Noticing also the qualities of the breath. Without forcing the breath to be different than it is, notice if it’s long or short, deep or shallow. Just receiving, “How is the breath now?” And staying with it moment to moment as it changes. So that the awareness is just like a small boat in the big ocean, rising on the inhalation and falling on the exhalation, and riding the waves of breath with the awareness.

And then take a moment to notice how it is now. How does it feel in the breath now, how does the body feel now. Perhaps noticing some shifts just in the couple minutes we’ve been practicing mindfulness of breathing. How is the awareness now? Maybe noticing that you can notice more of the breath. More subtle sensations, noticing a pause at the top of inhalation or at the bottom of the exhalation. Just maintaining a kind curiosity toward this changing experience.

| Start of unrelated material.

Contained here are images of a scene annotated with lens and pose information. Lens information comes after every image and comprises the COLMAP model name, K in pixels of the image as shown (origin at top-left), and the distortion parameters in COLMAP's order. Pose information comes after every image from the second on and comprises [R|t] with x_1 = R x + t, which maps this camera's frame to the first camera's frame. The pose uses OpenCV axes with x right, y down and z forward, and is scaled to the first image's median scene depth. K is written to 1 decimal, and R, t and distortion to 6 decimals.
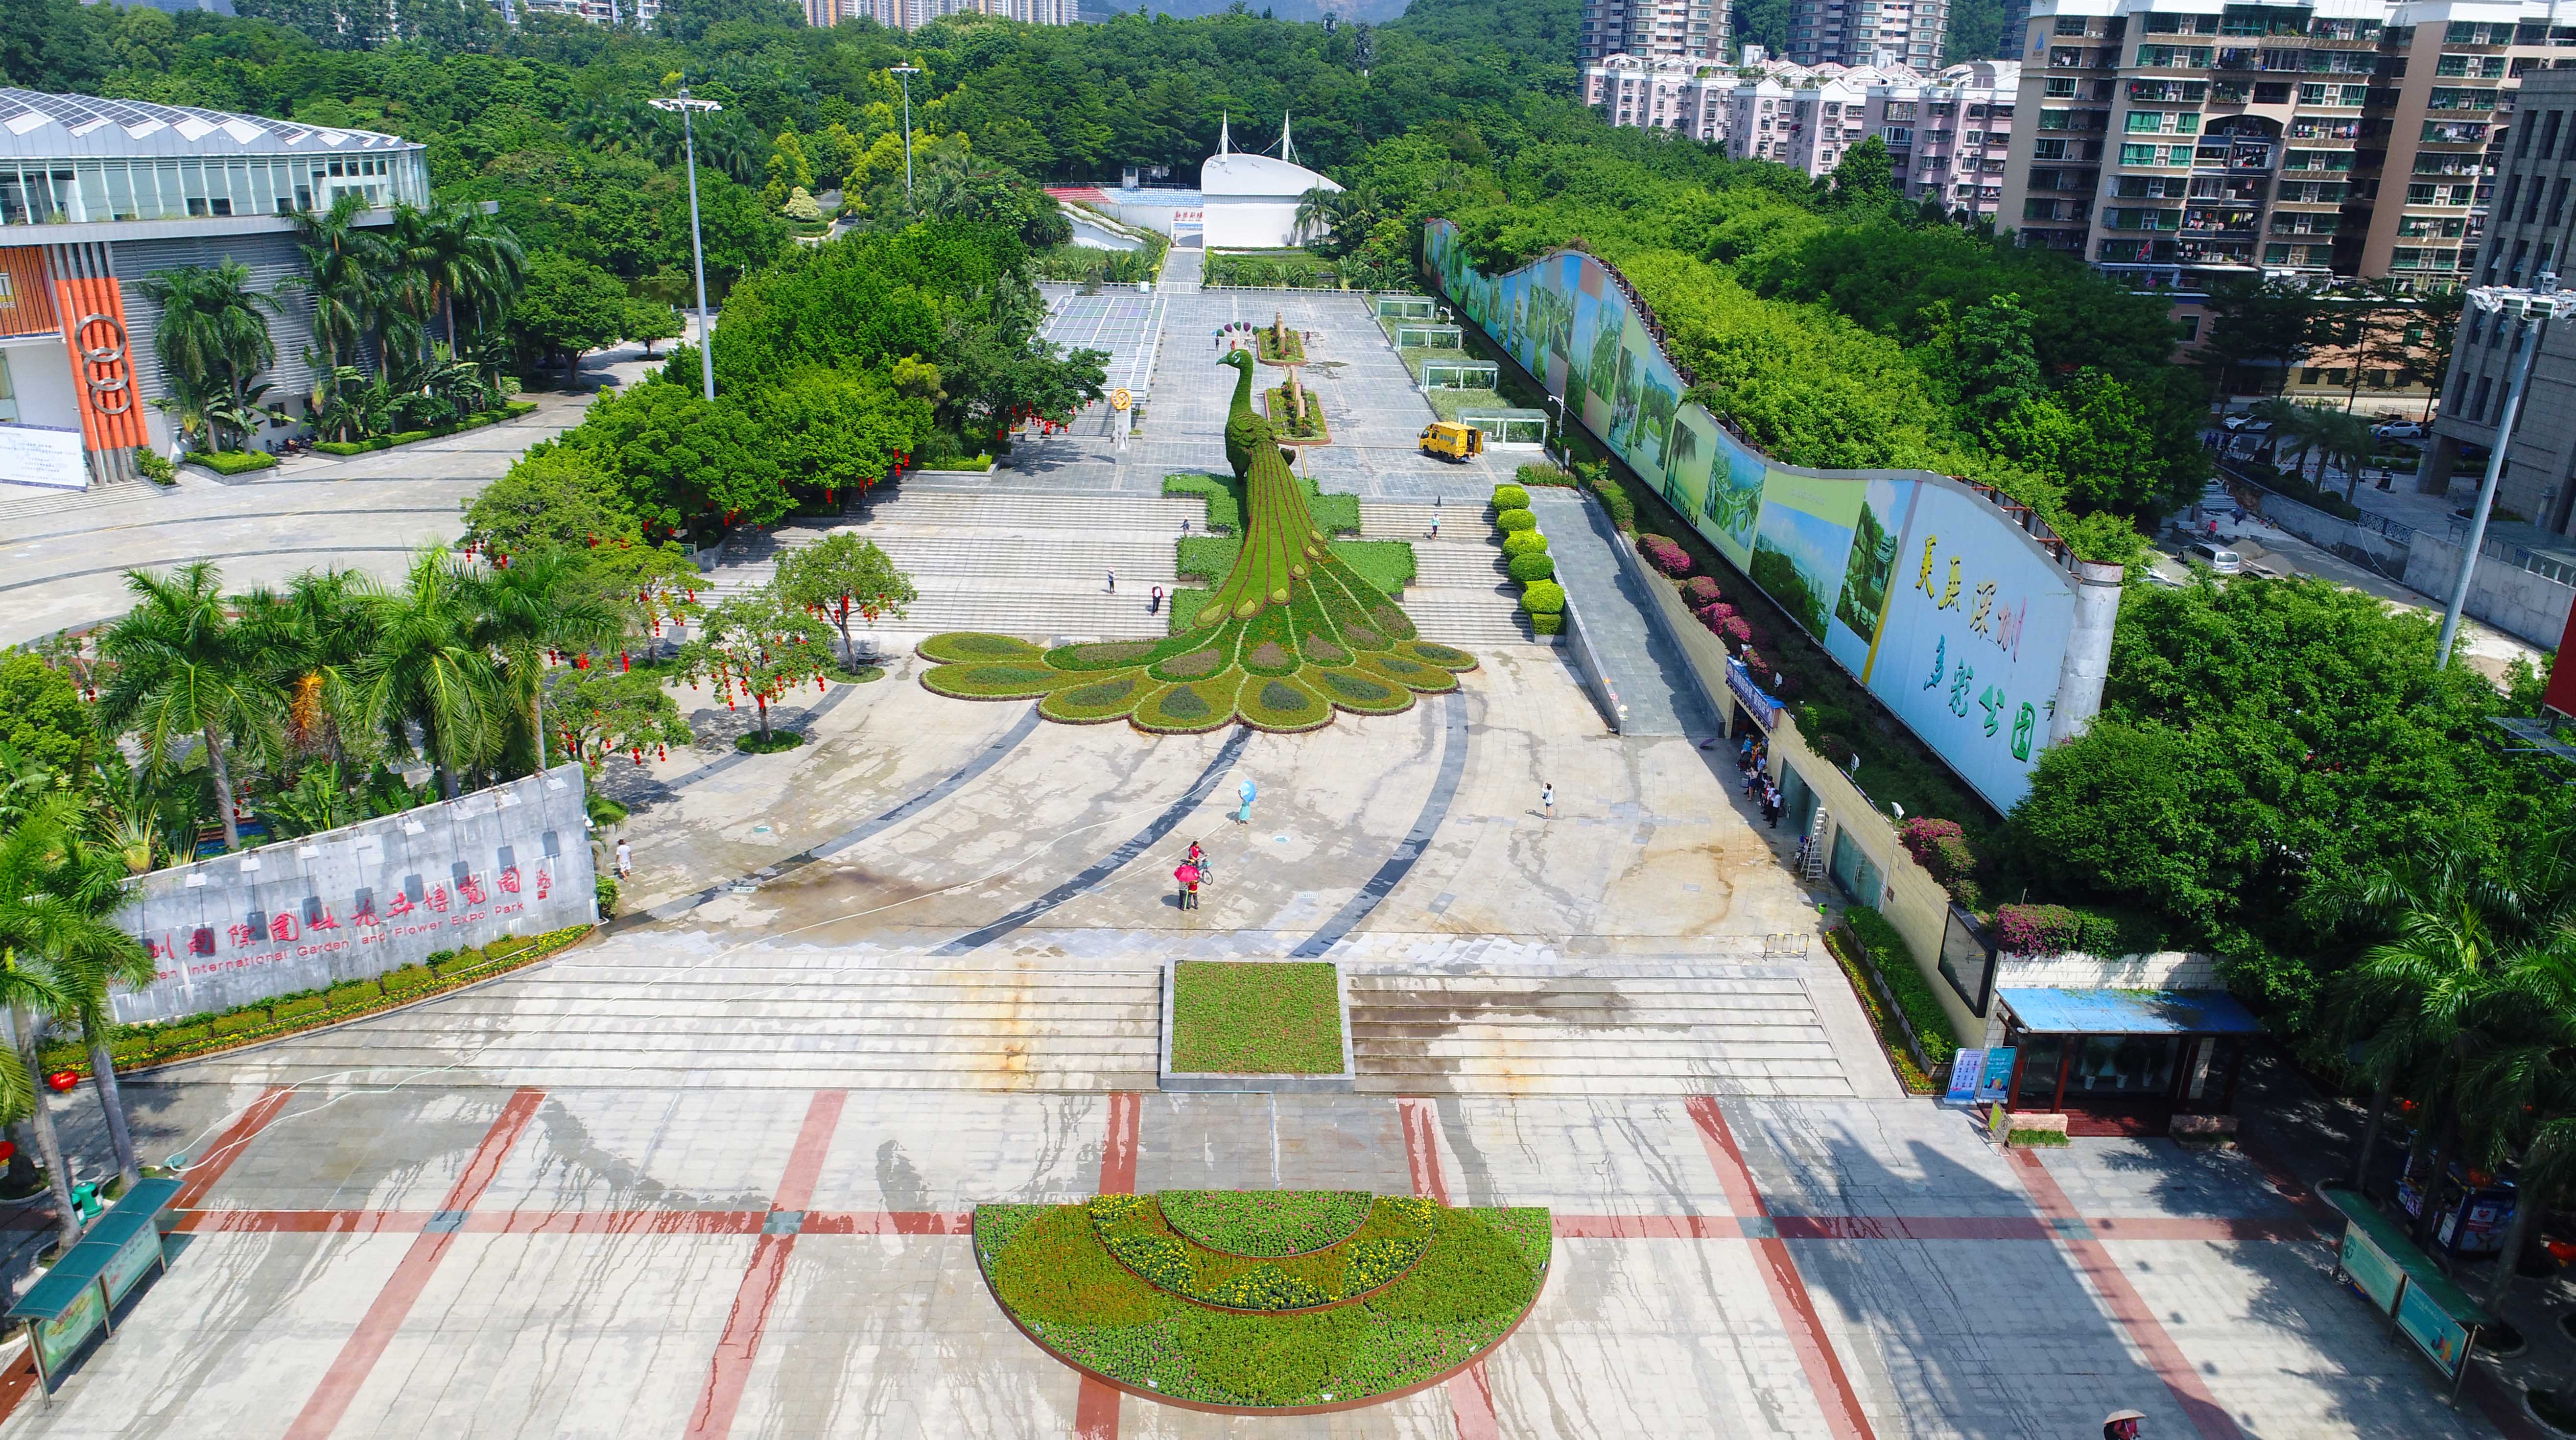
lens RADIAL K [[1750.2, 0, 1288.0], [0, 1750.2, 720.0], [0, 0, 1]] dist [0.003469, -0.000023]
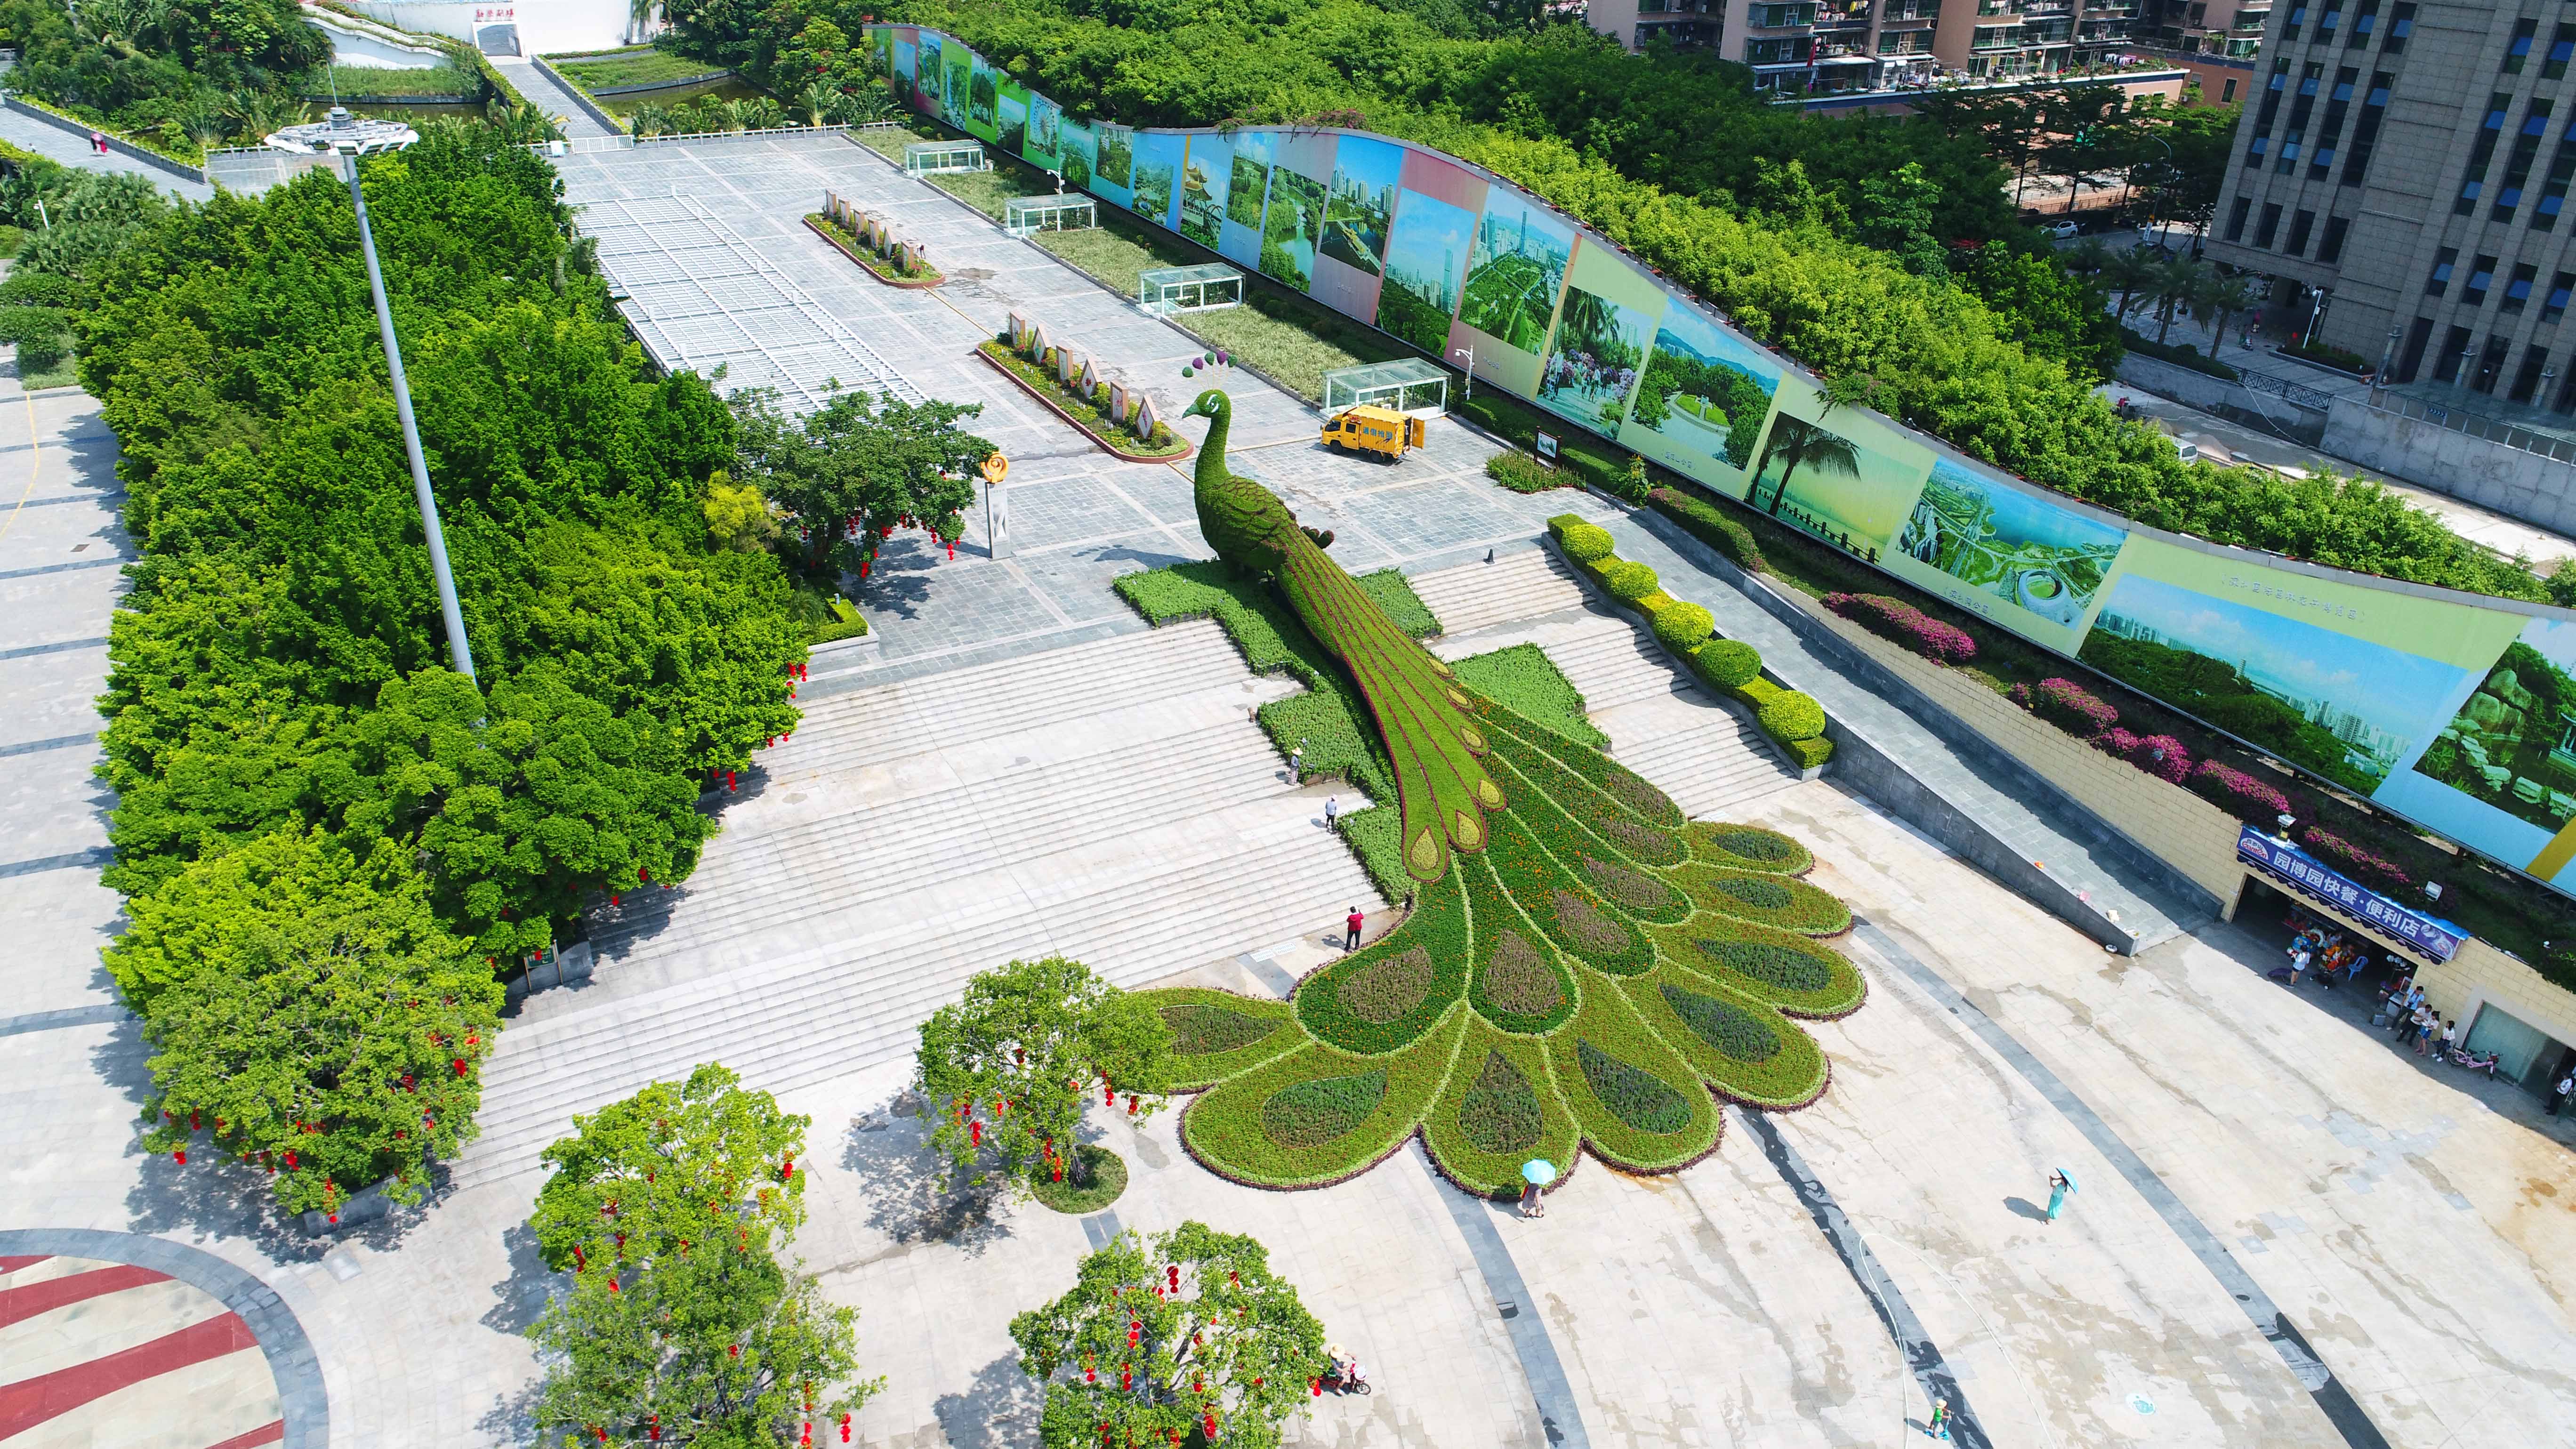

And now having used this exploration of change as a way to settle, ground, and unify the attention, I’ll ask you to remember a time when you took an action that contributed to change in a healthy, skillful way. It might be something from your personal life — drinking more water and feeling better. Or this could be an action you took in a workplace or community.

Take a moment to reflect and actually allow yourself to feel good about that experience, and establish a sense of trust in your capacity to contribute to change in a wholesome way.

And then before we close the practice, please think of one action that you can take today, with whatever remaining hours of the day you have left, to contribute to a change you would like to see. Trusting that that action will have an effect.

And then keeping that intention, letting the meditative mood soften. You can take a couple of deep breaths if you like, floating the eyes open if they are not already, taking in your environment again.

So thank you for being with me for practice today. I hope this is very useful for you as a contemplation of refuge, as a way to access refuge and change. Thank you for allowing me to share these thoughts with you, and I look forward to seeing you on the Zoom call at the end of the month. Peace.